Texas Instruments introduced power-management chips and design resources at Open Compute Summit in San Jose, California, from October 13-16. The products address power delivery requirements as data centers scale from 12V to 48V to 800VDC architectures.
The company released a white paper developed in collaboration with NVIDIA examining power delivery trade-offs for 800 VDC power architecture. The paper addresses design challenges and opportunities for energy conversion as IT rack power approaches 1MW within two to three years. The analysis covers efficiency and power-density considerations at the system level.
TI’s 30kW AI server power-supply reference design features a dual-stage configuration with a three-phase, three-level flying capacitor power factor correction converter and dual delta-delta three-phase inductor-inductor-capacitor converters. The design supports either a single 800V output or separate output supplies.

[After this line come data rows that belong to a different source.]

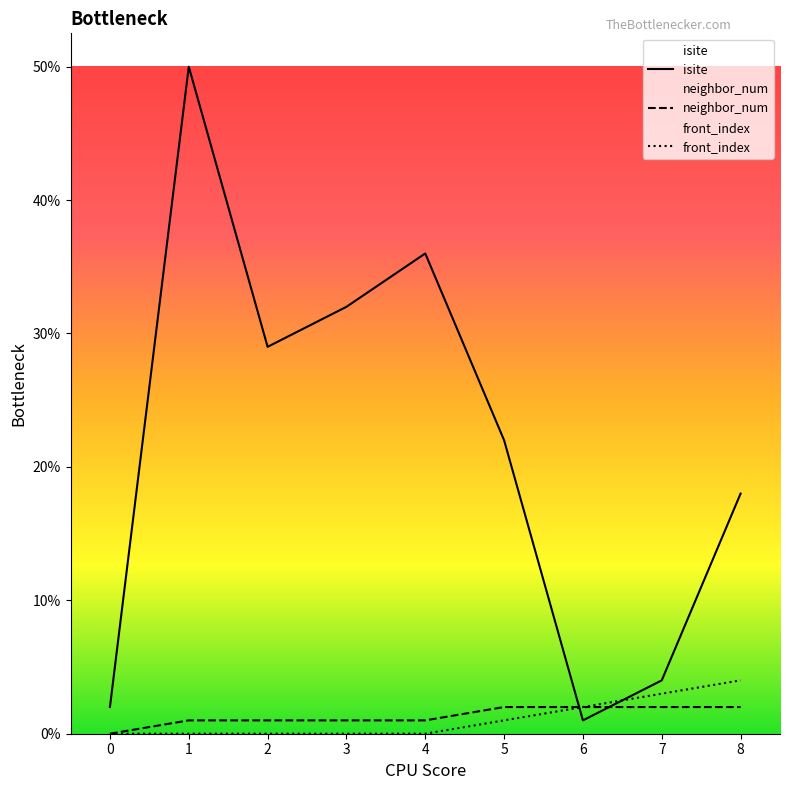

True or false: front_index has a value of 2 at 6.

True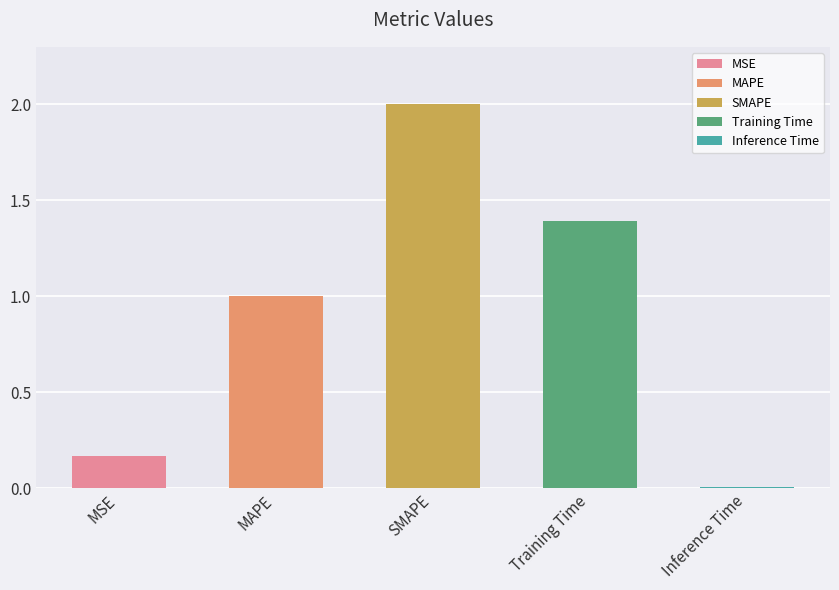

Reading left to right, extract all data points from this chart.

MSE=0.2	MAPE=1.0	SMAPE=2.0	Training Time=1.4	Inference Time=0.0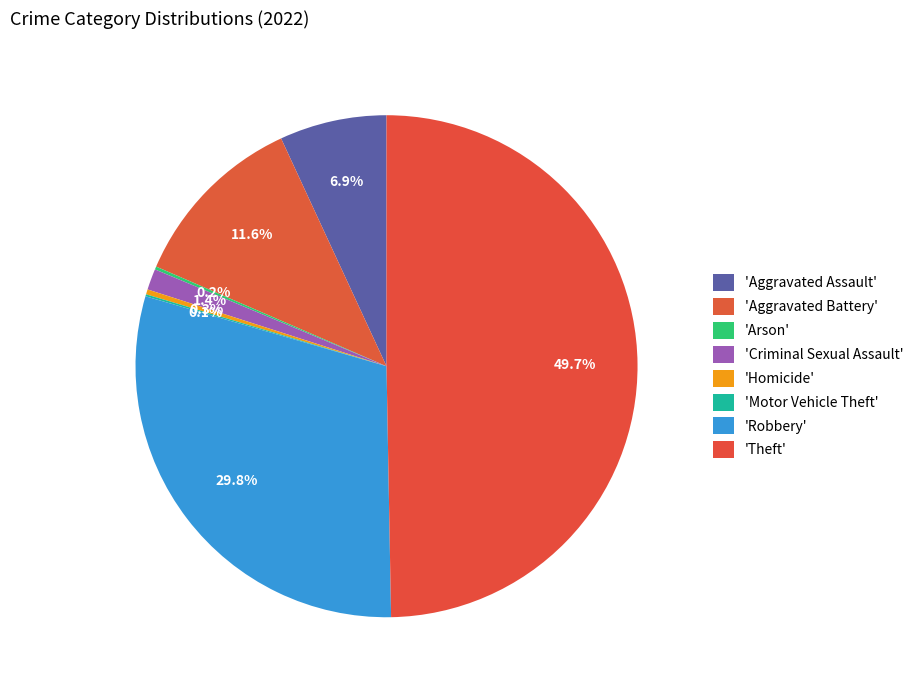

How many slices are in this pie chart?

8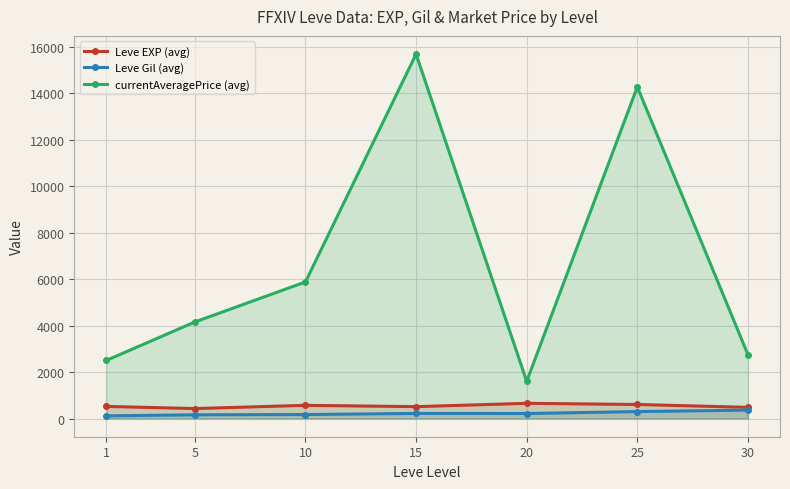

True or false: Leve EXP (avg) and Leve Gil (avg) cross at least once.

False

The CSD965203B dual-phase smart power stage delivers 100A of peak current per phase in a 5mm-by-5mm quad flat no-lead package. The design allows engineers to increase phase count and power delivery across a limited printed circuit board area. The CSDM65295 dual-phase smart power module provides up to 180A of peak output current in a 9mm-by-10mm-by-5mm package, integrating two power stages and two inductors with trans-inductor voltage regulation options.
The LMM104RM0 gallium-nitride intermediate bus converter delivers up to 1.6kW in a quarter-brick form factor, achieving over 97.5% input-to-output power-conversion efficiency with active current sharing capability between multiple modules.